From urban woodlands and historical places, to special habitats and vast wilderness, our forests are as unique and varied as the people who visit them. Whether it's an adrenaline-fuelled mountain bike descent or simply sitting quietly on the forest floor, heading for the trees is the perfect way to take time out.
And science backs this up too. Research shows that spending time in forests can improve our health and wellbeing.
So what are you waiting for?
My forest for movement
'Nearing 70, my general health has improved, the pain from my arthritis is much diminished and the simple joy of exercising outdoors in good company is the best medicine ever.' ~ Kate, Delamere Forest
My forest for calm
'I lost my brother in my early twenties which left me suffering with depression. The forest always gave me space to try and sort out the thoughts storming through my head, along with the connection to my brother and the fantastic memories I have from our childhood.' ~ Julian
My forest for escape
'If I’m frustrated, I kick crunchy leaves on the path. If I’m overwhelmed, I find calm in the space between trees. If I’m happy, I take time to feel that happiness rather than worry about how long it will last.' ~ Ellen, Sims Hill
Forests are dynamic environments to improve your physical and mental health.

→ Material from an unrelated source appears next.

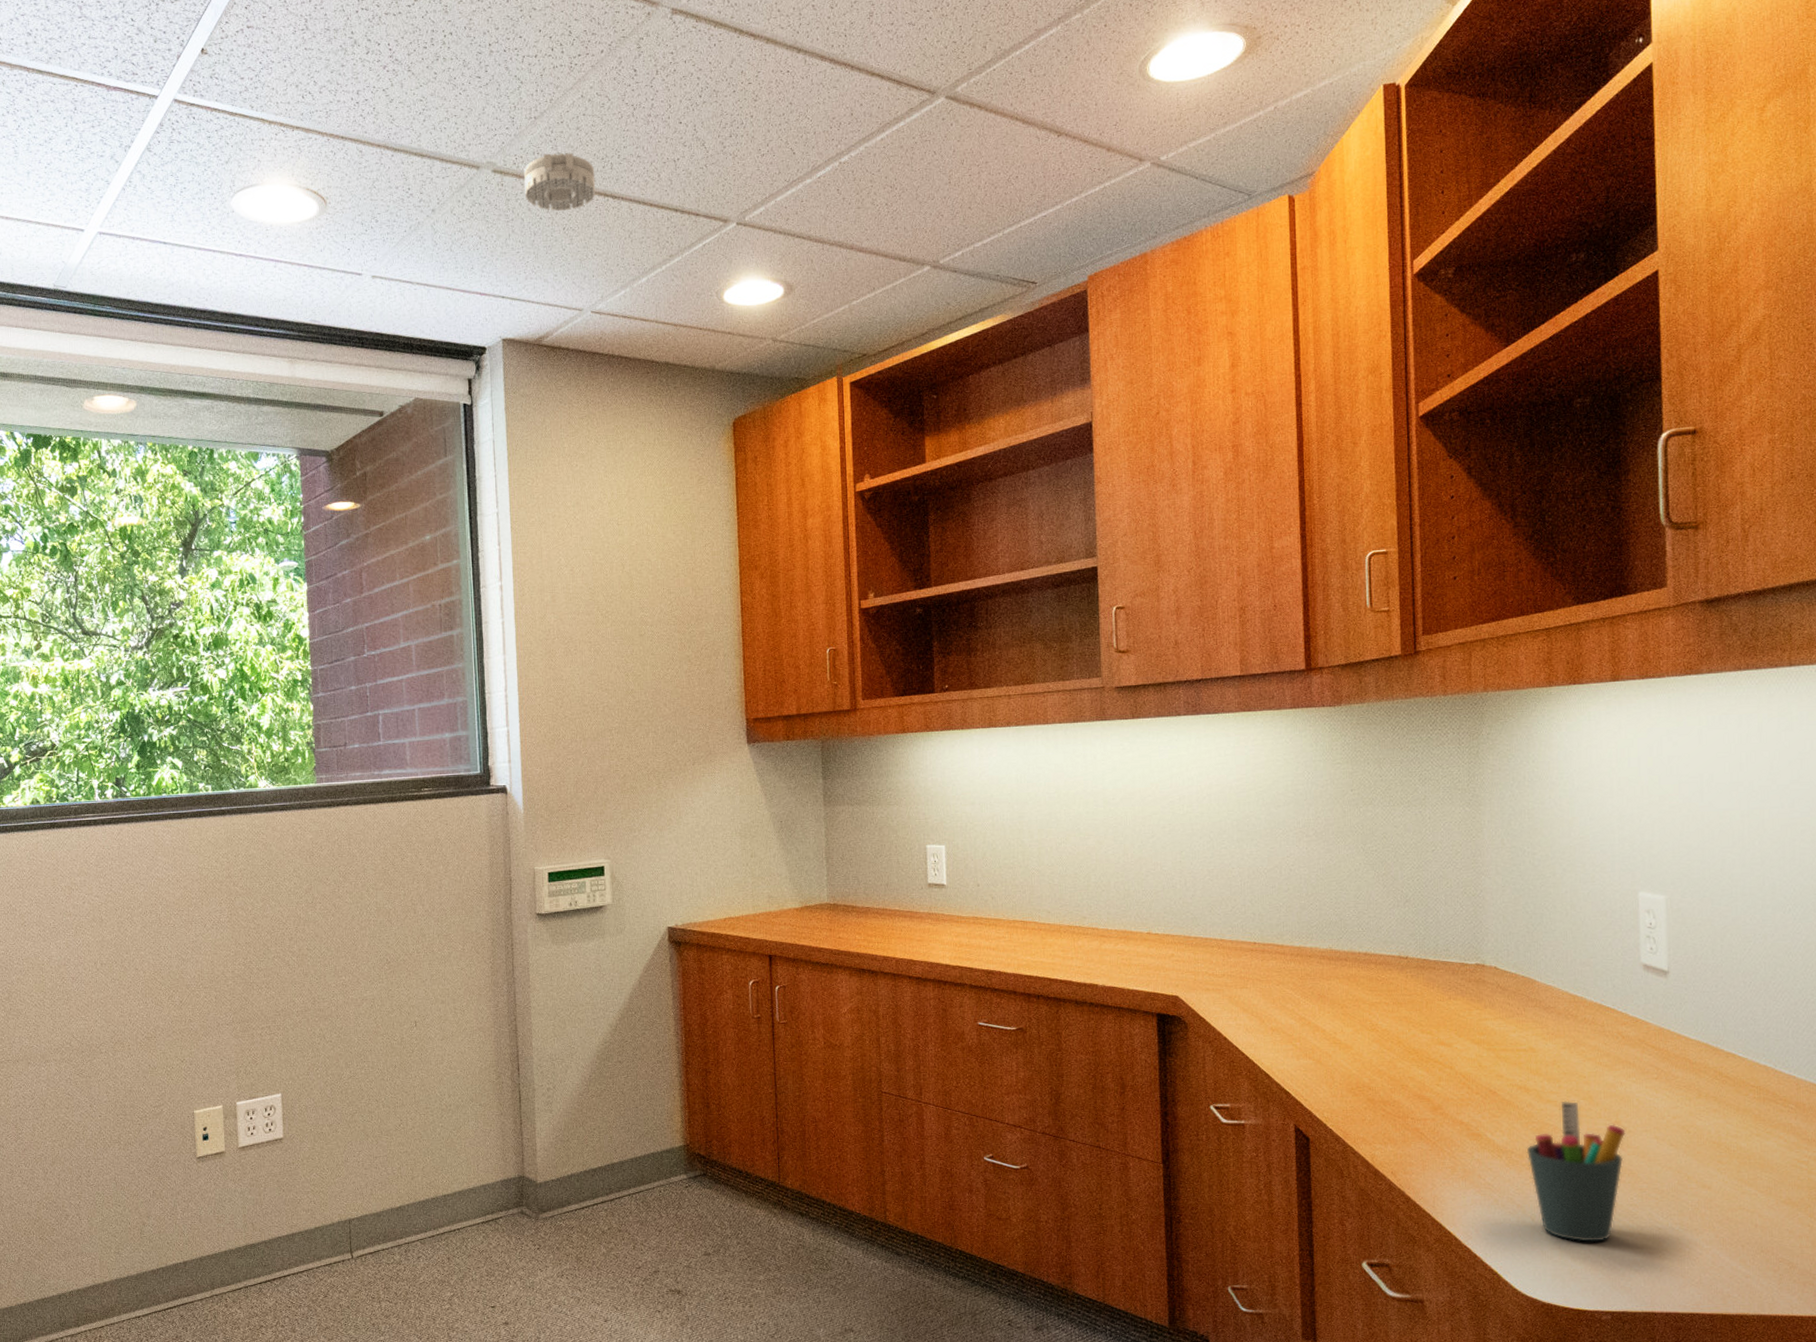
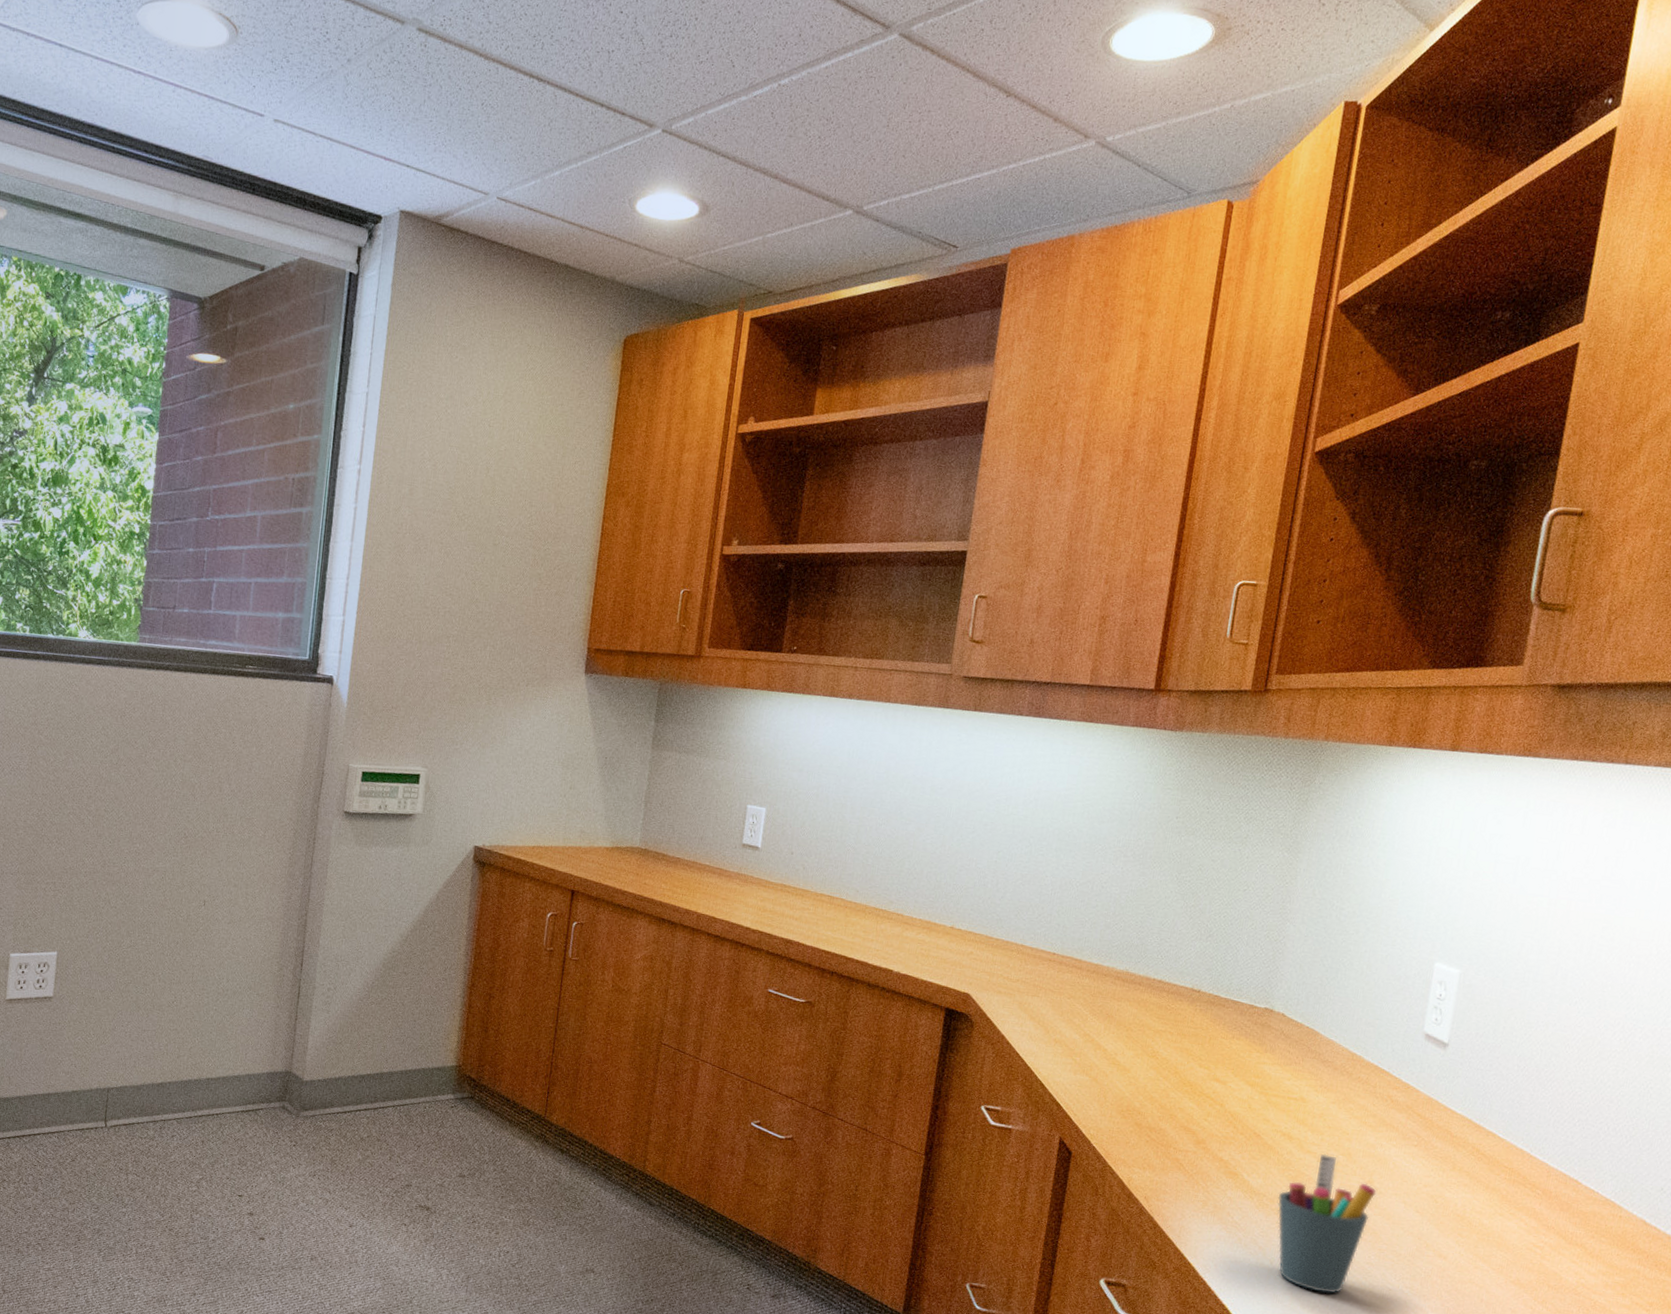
smoke detector: present [523,153,596,212] -> none [447,20,525,86]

They provide a backdrop to a huge variety of activities, demanding a range of fitness and motor skills. From birdwatching and photography, to mountain biking and sled dog training. If we're not seeking an adrenalin fix our senses relax under the forest canopy as we’re filled with energy from experiencing the landscape, and fresh forest air.
Forests offer unique sensory experiences for the chance to regain balance and escape from the pressures of everyday life.
They are a haven to escape and are especially restorative environments. The sounds, sights and smells of the forest play a role in reducing stress by stimulating the senses, such as the subtle shifts in temperature to the scent of pine needles crushed under-foot. Studies show that people relax best while seeing greens and blues.
Forests can be the social space that bring people and communities together.
The longevity of trees and forests means they often carry an emotional connection for people, inspire awe and provide a sense of time, and connect people with places and memories. They also offer a meeting place and a venue that forms an important aspect of local identity.